** Supplied records follows **

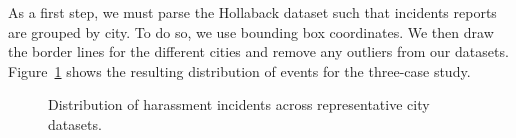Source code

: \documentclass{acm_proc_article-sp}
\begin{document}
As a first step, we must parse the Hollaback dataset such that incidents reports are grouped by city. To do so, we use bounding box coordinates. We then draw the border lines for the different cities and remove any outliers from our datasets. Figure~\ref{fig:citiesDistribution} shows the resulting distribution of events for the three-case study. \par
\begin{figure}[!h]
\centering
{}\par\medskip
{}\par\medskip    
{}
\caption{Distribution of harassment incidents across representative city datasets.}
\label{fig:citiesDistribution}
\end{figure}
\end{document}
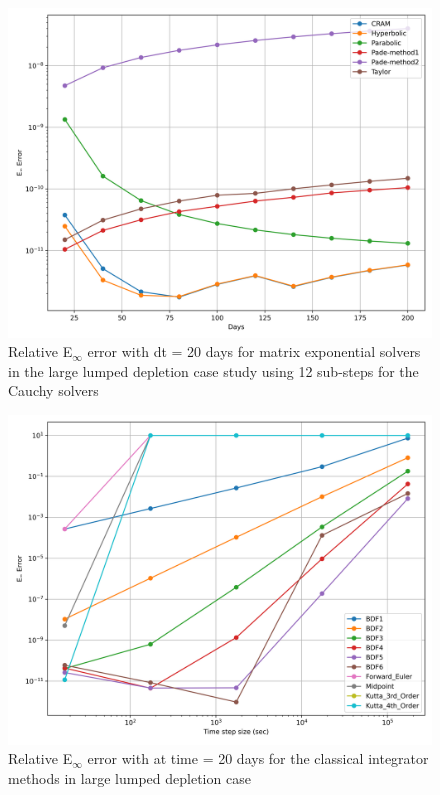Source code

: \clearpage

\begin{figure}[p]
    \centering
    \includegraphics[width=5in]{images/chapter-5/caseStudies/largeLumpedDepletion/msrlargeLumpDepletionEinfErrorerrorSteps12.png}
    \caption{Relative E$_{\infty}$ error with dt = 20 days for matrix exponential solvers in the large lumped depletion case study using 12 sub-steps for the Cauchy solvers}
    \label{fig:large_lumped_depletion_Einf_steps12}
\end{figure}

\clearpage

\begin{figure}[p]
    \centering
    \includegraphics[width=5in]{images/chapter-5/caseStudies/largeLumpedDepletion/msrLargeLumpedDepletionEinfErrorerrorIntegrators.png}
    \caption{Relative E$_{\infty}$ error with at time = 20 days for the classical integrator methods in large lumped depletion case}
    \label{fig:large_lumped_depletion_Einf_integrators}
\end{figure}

** End of Supplied records **

▸ Instruction: Transcribe all of the data above verbatim but omit every picture.

▸ Task solution:
Source code

: \documentclass{acm_proc_article-sp}
\begin{document}
As a first step, we must parse the Hollaback dataset such that incidents reports are grouped by city. To do so, we use bounding box coordinates. We then draw the border lines for the different cities and remove any outliers from our datasets. Figure~\ref{fig:citiesDistribution} shows the resulting distribution of events for the three-case study. \par
\begin{figure}[!h]
\centering
{}\par\medskip
{}\par\medskip    
{}
\caption{Distribution of harassment incidents across representative city datasets.}
\label{fig:citiesDistribution}
\end{figure}
\end{document}
Source code

: \clearpage

\begin{figure}[p]
    \centering
    \includegraphics[width=5in]{images/chapter-5/caseStudies/largeLumpedDepletion/msrlargeLumpDepletionEinfErrorerrorSteps12.png}
    \caption{Relative E$_{\infty}$ error with dt = 20 days for matrix exponential solvers in the large lumped depletion case study using 12 sub-steps for the Cauchy solvers}
    \label{fig:large_lumped_depletion_Einf_steps12}
\end{figure}

\clearpage

\begin{figure}[p]
    \centering
    \includegraphics[width=5in]{images/chapter-5/caseStudies/largeLumpedDepletion/msrLargeLumpedDepletionEinfErrorerrorIntegrators.png}
    \caption{Relative E$_{\infty}$ error with at time = 20 days for the classical integrator methods in large lumped depletion case}
    \label{fig:large_lumped_depletion_Einf_integrators}
\end{figure}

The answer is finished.